### Extract
+++

Dylan Dog: Dead of Night (2011)

2 1/2 Stars (out of 4)

Private Awry

By Jeffrey M. Anderson

Directed by Kevin Munroe, Dylan Dog: Dead of Night kicks off with a great idea to combine the old-style detective genre with some popular monsters, but after such an inspired start, the movie feels oddly uninspired. The mystery isn't very hard to figure out, the comedy isn't very funny, and the monsters are not very scary; even the visual effects show little imagination. Munroe never conjures up anything remotely scary, and his action scenes are lumpy and sluggish.

+++

### Provided data
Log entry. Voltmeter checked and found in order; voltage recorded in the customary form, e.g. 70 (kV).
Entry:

+++

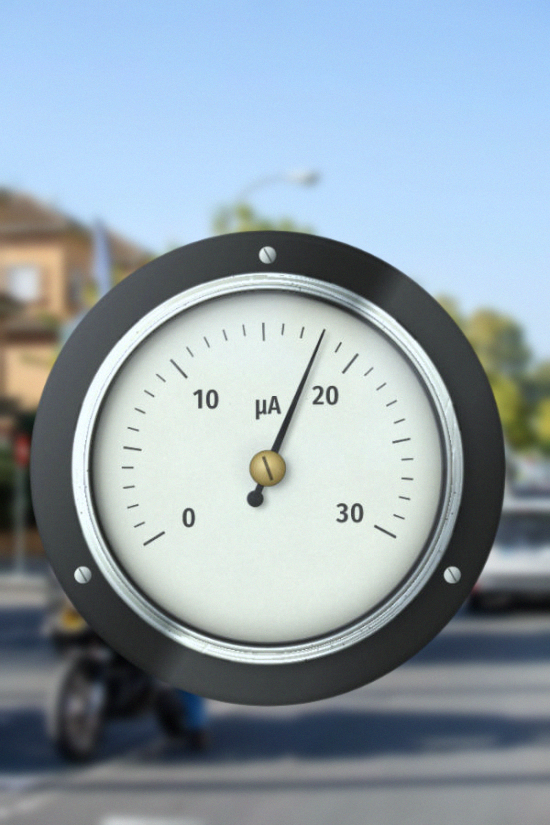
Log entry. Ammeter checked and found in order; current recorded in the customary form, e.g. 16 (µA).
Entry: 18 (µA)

+++

### Exercise set
A – Print everything in the Dylan Dog review from "2 1/2 Stars" down to "lumpy and sluggish.", word for word.
B – List each part of the film that the sentence in the Dylan Dog review beginning "The mystery isn't very hard" finds fault with.

### Written responses
A –
2 1/2 Stars (out of 4)

Private Awry

By Jeffrey M. Anderson

Directed by Kevin Munroe, Dylan Dog: Dead of Night kicks off with a great idea to combine the old-style detective genre with some popular monsters, but after such an inspired start, the movie feels oddly uninspired. The mystery isn't very hard to figure out, the comedy isn't very funny, and the monsters are not very scary; even the visual effects show little imagination. Munroe never conjures up anything remotely scary, and his action scenes are lumpy and sluggish.

B –
- the mystery
- the comedy
- the monsters
- the visual effects